La ministre est hors contexte, elle trace son propre sillon mais les choses se passeront ailleurs, à un autre niveau.
Michel Castellani, député
Un peu plus tôt, à sa descente d'avion, la secrétaire d'Etat s'était arrêtée au stade Armand Cesari, pour saluer la création de la SCIC du SC Bastia, géré sous forme de coopérative. Et si nombre d'élus nationalistes s'étaient faits excuser, Michel Castellani, supporter de la première heure, avait fait le déplacement.
Et pour lui, les choses sont claires : "la ministre est hors contexte, elle trace son propre sillon mais les choses se passeront ailleurs, à un autre niveau.
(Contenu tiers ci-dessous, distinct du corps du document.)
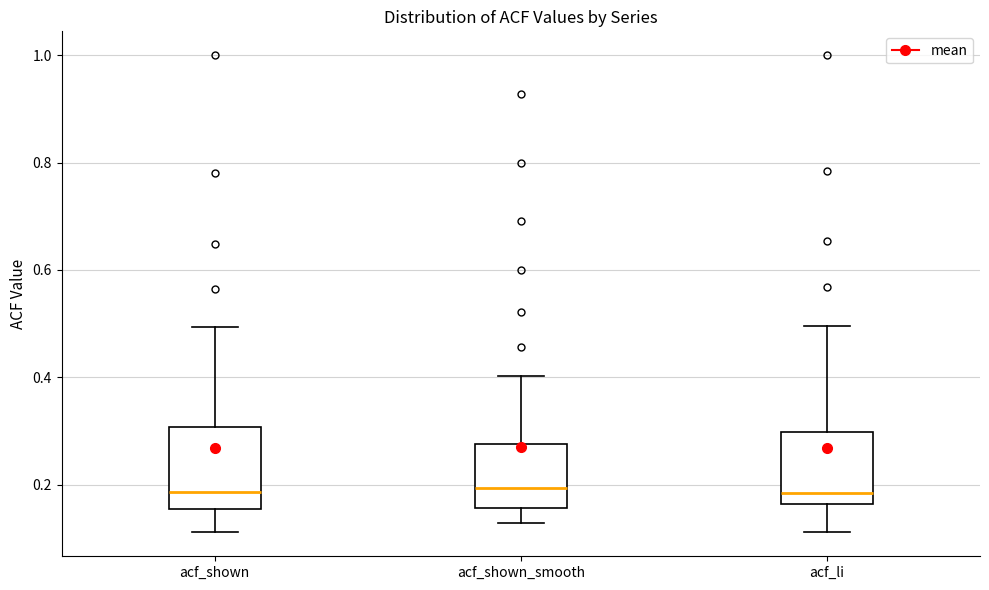

Reading left to right, transcribe this box plot: for each box, give where its median line is, the range the box spans, and where its two whiskers end, as read against the y-axis. The values are not printed on the chart, so give them approximately, as read against the axis.

acf_shown: median 0.18, box 0.16 to 0.30, whiskers 0.12 to 0.50
acf_shown_smooth: median 0.20, box 0.16 to 0.28, whiskers 0.12 to 0.40
acf_li: median 0.18, box 0.16 to 0.30, whiskers 0.12 to 0.50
Le dialogue officiel ne reprendra qu'au moment où Ferrandi et Alessandri seront libérés. Ca c'est clair, c'est formel, c'est dit, c'est signé. On ne demande rien d'autre que l'application de la loi concernant ces deux personnes".
En Corse, en ce moment, le terrain est miné, et Marlène Schiappa le sait bien. Lorsqu'on l'interroge sur le sujet des prisonniers, la secrétaire d'état, en vraie politique, ménage la chèvre et le chou : "il m'a déjà été reproché, par le passé, de me mêler de justice, dans le domaine corse comme dans celui du féminicide. J'ai appris de mes erreurs, je respecte une stricte séparation des pouvoirs, et je ne vais pas me prononcer".
Avant d'ajouter : "mais chacun connaît ma position, je me suis déjà exprimée sur le sujet". Pas vraiment, après vérification.
Si Marlène Schiappa a dit, à plusieurs reprises, qu'elle était attachée à l'idée que les personnes incarcérées puissent avoir accès à leur famille plus facilement, elle n'a pas pris position sur les récentes décisions de justice, et sur la question de la semi-liberté de Ferrandi et Alessandri.
Ce matin, Michel Castellani n'était pas le seul élu nationaliste à avoir fait le déplacement. Marie-Antoinette Maupertuis était également présente à Furiani. La présidente de l'Assemblée de Corse s'est entretenue un long moment avec Marlène Schiappa, à l'écart des micros, après le dépôt d'une gerbe devant la stèle du 5 mai. Rien n'a filtré de ces échanges.
Une nouvelle preuve que les discussions informelles entre Paris et la Corse n'ont pas cessé, comme la majorité nationaliste le souligne régulièrement. Mais il y a encore loin jusqu'à la reprise d'une discussion officielle.